GIVEN TASK:
Write out the lines below again, replacing every instance of "pose" with "camera" and leaving everything else unchanged.
········
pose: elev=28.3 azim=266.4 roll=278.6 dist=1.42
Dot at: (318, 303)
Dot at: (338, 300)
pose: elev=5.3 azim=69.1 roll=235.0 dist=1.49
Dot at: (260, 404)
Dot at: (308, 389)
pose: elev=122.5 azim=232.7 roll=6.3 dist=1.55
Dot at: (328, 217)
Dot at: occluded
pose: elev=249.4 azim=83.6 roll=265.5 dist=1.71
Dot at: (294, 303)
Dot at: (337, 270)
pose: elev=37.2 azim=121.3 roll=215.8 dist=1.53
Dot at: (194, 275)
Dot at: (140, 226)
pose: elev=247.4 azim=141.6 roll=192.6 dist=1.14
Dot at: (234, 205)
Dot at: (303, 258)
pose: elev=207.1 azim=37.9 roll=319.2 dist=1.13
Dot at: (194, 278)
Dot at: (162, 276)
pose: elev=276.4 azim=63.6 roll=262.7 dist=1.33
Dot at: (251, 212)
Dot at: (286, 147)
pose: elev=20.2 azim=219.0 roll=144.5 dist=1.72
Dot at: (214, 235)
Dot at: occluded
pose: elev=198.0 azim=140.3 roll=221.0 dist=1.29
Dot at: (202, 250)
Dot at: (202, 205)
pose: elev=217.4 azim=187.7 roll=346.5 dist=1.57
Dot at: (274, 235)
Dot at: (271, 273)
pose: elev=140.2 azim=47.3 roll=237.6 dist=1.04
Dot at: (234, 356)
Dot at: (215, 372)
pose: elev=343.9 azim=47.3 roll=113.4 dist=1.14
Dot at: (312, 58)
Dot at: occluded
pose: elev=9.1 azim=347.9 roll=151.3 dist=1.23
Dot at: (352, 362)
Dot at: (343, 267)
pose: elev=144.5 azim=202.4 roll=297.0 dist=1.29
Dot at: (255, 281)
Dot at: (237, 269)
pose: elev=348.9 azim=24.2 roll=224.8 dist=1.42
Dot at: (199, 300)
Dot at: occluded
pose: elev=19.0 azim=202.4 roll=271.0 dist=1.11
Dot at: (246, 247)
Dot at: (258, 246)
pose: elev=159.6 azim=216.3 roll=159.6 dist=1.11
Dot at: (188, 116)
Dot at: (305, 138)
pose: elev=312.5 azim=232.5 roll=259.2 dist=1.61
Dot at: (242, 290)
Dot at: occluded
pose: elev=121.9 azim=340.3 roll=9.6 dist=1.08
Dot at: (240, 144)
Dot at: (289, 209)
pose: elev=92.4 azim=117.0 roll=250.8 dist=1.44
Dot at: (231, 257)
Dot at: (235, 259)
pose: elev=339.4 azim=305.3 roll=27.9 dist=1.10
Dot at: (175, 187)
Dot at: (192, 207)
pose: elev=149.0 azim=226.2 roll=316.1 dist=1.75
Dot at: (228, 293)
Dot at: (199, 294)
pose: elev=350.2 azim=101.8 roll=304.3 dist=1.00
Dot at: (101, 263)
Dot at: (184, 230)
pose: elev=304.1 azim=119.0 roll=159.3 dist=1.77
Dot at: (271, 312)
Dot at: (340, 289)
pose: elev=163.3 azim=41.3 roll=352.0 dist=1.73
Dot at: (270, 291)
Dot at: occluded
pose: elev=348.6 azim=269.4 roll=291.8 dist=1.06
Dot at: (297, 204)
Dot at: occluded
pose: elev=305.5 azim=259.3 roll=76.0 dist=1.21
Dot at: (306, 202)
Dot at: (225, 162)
········
EXERCISE SOLUTION:
camera: elev=28.3 azim=266.4 roll=278.6 dist=1.42
Dot at: (318, 303)
Dot at: (338, 300)
camera: elev=5.3 azim=69.1 roll=235.0 dist=1.49
Dot at: (260, 404)
Dot at: (308, 389)
camera: elev=122.5 azim=232.7 roll=6.3 dist=1.55
Dot at: (328, 217)
Dot at: occluded
camera: elev=249.4 azim=83.6 roll=265.5 dist=1.71
Dot at: (294, 303)
Dot at: (337, 270)
camera: elev=37.2 azim=121.3 roll=215.8 dist=1.53
Dot at: (194, 275)
Dot at: (140, 226)
camera: elev=247.4 azim=141.6 roll=192.6 dist=1.14
Dot at: (234, 205)
Dot at: (303, 258)
camera: elev=207.1 azim=37.9 roll=319.2 dist=1.13
Dot at: (194, 278)
Dot at: (162, 276)
camera: elev=276.4 azim=63.6 roll=262.7 dist=1.33
Dot at: (251, 212)
Dot at: (286, 147)
camera: elev=20.2 azim=219.0 roll=144.5 dist=1.72
Dot at: (214, 235)
Dot at: occluded
camera: elev=198.0 azim=140.3 roll=221.0 dist=1.29
Dot at: (202, 250)
Dot at: (202, 205)
camera: elev=217.4 azim=187.7 roll=346.5 dist=1.57
Dot at: (274, 235)
Dot at: (271, 273)
camera: elev=140.2 azim=47.3 roll=237.6 dist=1.04
Dot at: (234, 356)
Dot at: (215, 372)
camera: elev=343.9 azim=47.3 roll=113.4 dist=1.14
Dot at: (312, 58)
Dot at: occluded
camera: elev=9.1 azim=347.9 roll=151.3 dist=1.23
Dot at: (352, 362)
Dot at: (343, 267)
camera: elev=144.5 azim=202.4 roll=297.0 dist=1.29
Dot at: (255, 281)
Dot at: (237, 269)
camera: elev=348.9 azim=24.2 roll=224.8 dist=1.42
Dot at: (199, 300)
Dot at: occluded
camera: elev=19.0 azim=202.4 roll=271.0 dist=1.11
Dot at: (246, 247)
Dot at: (258, 246)
camera: elev=159.6 azim=216.3 roll=159.6 dist=1.11
Dot at: (188, 116)
Dot at: (305, 138)
camera: elev=312.5 azim=232.5 roll=259.2 dist=1.61
Dot at: (242, 290)
Dot at: occluded
camera: elev=121.9 azim=340.3 roll=9.6 dist=1.08
Dot at: (240, 144)
Dot at: (289, 209)
camera: elev=92.4 azim=117.0 roll=250.8 dist=1.44
Dot at: (231, 257)
Dot at: (235, 259)
camera: elev=339.4 azim=305.3 roll=27.9 dist=1.10
Dot at: (175, 187)
Dot at: (192, 207)
camera: elev=149.0 azim=226.2 roll=316.1 dist=1.75
Dot at: (228, 293)
Dot at: (199, 294)
camera: elev=350.2 azim=101.8 roll=304.3 dist=1.00
Dot at: (101, 263)
Dot at: (184, 230)
camera: elev=304.1 azim=119.0 roll=159.3 dist=1.77
Dot at: (271, 312)
Dot at: (340, 289)
camera: elev=163.3 azim=41.3 roll=352.0 dist=1.73
Dot at: (270, 291)
Dot at: occluded
camera: elev=348.6 azim=269.4 roll=291.8 dist=1.06
Dot at: (297, 204)
Dot at: occluded
camera: elev=305.5 azim=259.3 roll=76.0 dist=1.21
Dot at: (306, 202)
Dot at: (225, 162)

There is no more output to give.